12

460 78 14
                                    

"Mana satpamnya?"

"Kubilang ada yang tertinggal, sepuluh menit saja."

Malam yang cukup sunyi dan sepi tak menggetarkan rasa penasaran Kang Ha untuk kembali ke sekolah. Loker Rian adalah satu-satunya alasan kenapa ia berani datang ke sekolah bersama Taeho.

"Sebenarnya, apa yang kau cari?" Taeho bertanya begitu mereka berdiri di depan loker Rian.

"Narkoba. Rian dapat itu dari Yunseok, aku lihat ditaruh di loker. Kata Bu Han, itu obat depresi.
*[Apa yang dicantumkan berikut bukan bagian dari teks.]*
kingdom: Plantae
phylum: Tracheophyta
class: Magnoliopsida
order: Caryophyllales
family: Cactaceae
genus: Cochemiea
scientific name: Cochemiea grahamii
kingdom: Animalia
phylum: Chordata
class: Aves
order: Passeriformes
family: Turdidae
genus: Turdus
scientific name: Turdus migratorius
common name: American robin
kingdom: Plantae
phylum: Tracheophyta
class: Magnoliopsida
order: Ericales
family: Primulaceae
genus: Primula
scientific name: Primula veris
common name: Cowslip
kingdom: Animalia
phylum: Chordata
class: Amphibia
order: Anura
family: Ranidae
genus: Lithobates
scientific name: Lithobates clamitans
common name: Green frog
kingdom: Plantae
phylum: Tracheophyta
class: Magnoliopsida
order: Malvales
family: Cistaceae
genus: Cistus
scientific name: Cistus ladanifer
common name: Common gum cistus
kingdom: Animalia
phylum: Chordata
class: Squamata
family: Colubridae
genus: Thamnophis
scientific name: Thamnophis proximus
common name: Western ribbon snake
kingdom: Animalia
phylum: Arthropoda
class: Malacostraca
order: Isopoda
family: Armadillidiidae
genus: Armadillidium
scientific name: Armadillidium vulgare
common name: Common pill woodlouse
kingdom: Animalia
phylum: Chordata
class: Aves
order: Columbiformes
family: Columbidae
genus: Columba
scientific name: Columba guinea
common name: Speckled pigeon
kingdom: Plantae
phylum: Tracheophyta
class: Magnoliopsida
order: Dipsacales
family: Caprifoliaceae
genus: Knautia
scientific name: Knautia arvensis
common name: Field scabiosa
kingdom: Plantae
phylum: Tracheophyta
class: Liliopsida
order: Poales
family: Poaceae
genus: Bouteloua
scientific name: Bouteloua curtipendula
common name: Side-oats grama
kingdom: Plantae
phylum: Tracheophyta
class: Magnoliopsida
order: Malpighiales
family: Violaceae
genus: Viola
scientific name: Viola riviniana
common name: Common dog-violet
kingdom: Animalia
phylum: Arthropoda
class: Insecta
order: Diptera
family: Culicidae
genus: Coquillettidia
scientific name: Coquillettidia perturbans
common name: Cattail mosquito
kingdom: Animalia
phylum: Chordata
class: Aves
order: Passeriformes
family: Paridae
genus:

Pasti ada yang lain." Kang Ha mencoba mengingatnya, ia yakin akan ingatannya jika yang dilihat tadi adalah obat terlarang bukan obat depresi seperti yang dikatakan wali kelasnya.

"Aku dengar tentang transaksi narkoba mereka, permen ganja dan GHB." Taeho menekan beberapa digit angka untuk membuka loker milik salah satu tiran Jooshin, setelah memastikan jika sandi loker tersebut benar, ia menyingkir dan menyuruh Kang Ha untuk segera mencari apa yang ingin dicari.

Alih-alih mencari apa yang ia butuhkan, perhatian Kang Ha justru terfokus pada foto Jae-i yang tersenyum lebar yang sepertinya sengaja dipasang di balik pintu loker Rian. Matanya melihat satu persatu foto yang tertempel, kali pertama dalam hidupnya setelah dekat dengan Jae-i cukup lama ia melihat senyum lebar milik Jae-i yang terlihat cantik di matanya.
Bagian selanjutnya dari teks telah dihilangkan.